Friday , January 2, 2026

Cannabis Payments Providers Applaud Reclassification of the Drug. Are Card Transactions Next?

POSaBIT Systems Corp., a payments processor specializing in cannabis merchants, and Dutchie, a software provider to more than over 6,500 cannabis businesses, late Thursday lauded the Trump administration’s decision to reclassify cannabis to a Schedule III drug as a move that could finally open the door for cannabis merchants to accept credit and debit cards. Some observers, though, doubt that will happen on a significant scale.

POSaBIT chief executive and co-founder Ryan Hamlin said in a statement he hopes the reclassification will encourage “financial institutions to modernize their approach to cannabis” and eventually lead to “more normalized payment acceptance, including expanded access to card-based solutions.”

Dutchie chief executive and chairman Tim Barash added in a separate statement that the reclassification will “bring in large institutions and services across the business and banking world, allowing this major U.S. industry to have the same support as the rest of our economy.”

The move from Schedule I, which covers more-restricted substances, may have spurred optimism among payments providers that the door for card acceptance by cannabis businesses will be open more widely. But the odds of that happening any time soon are slim, contends Cliff Gray, principal at Gray Consulting.

One stumbling block, according to Gray, is that Schedule III drugs are controlled substances that typically require a prescription. That makes the drug legal to possess with a prescription, but illegal to possess, distribute, or use without one. The drugs are also subject to strict federal and state laws such as the Controlled Substances Act.

The move to Schedule III may remove some of the stigma around cannabis, but it falls short of legalization at the federal level. That federal stigma has historically prevented most banks, processors, and the card networks from supporting payments for the industry. Nevertheless, some financial institutions such as credit unions, community banks and some regional banks, including Raleigh, N.C.-based First Citizens Bank, enable payments for cannabis businesses.
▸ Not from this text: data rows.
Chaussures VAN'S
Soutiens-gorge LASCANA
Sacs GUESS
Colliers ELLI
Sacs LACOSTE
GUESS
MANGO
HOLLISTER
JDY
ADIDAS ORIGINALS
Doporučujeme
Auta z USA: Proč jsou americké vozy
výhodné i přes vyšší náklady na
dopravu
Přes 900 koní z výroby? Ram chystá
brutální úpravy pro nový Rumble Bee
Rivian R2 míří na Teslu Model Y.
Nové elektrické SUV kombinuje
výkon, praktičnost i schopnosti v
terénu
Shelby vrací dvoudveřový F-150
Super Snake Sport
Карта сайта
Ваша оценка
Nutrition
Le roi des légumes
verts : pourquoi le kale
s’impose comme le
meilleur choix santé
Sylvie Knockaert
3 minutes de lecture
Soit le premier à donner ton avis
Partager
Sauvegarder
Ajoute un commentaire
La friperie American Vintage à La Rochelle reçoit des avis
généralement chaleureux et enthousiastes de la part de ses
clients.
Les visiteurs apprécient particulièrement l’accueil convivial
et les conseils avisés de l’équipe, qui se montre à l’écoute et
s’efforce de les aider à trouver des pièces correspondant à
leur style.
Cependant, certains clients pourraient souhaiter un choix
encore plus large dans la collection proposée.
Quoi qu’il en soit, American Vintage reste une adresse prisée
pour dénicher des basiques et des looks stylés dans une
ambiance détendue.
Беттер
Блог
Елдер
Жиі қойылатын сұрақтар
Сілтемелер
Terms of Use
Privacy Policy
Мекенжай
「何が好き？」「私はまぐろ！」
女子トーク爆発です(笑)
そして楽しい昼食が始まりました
“Close but no cigar,” Gray says. “Cannabis is legalized in some states but still not at the federal level.”

Even if the federal government were to legalize cannabis, questions remain as to how much volume the card networks could actually pick up, as payments providers serving the industry have established alternative payment rails that consumers trust, such as Co-Op Pay Network, an independent debit network developed by Co-op Solutions and CanPay, a cannabis payments platform. That system routes transactions through the automated clearing house.

“There are a lot of hybrid payment rails in the market [that don’t run afoul of federal law] because the market forced it,” says Gray.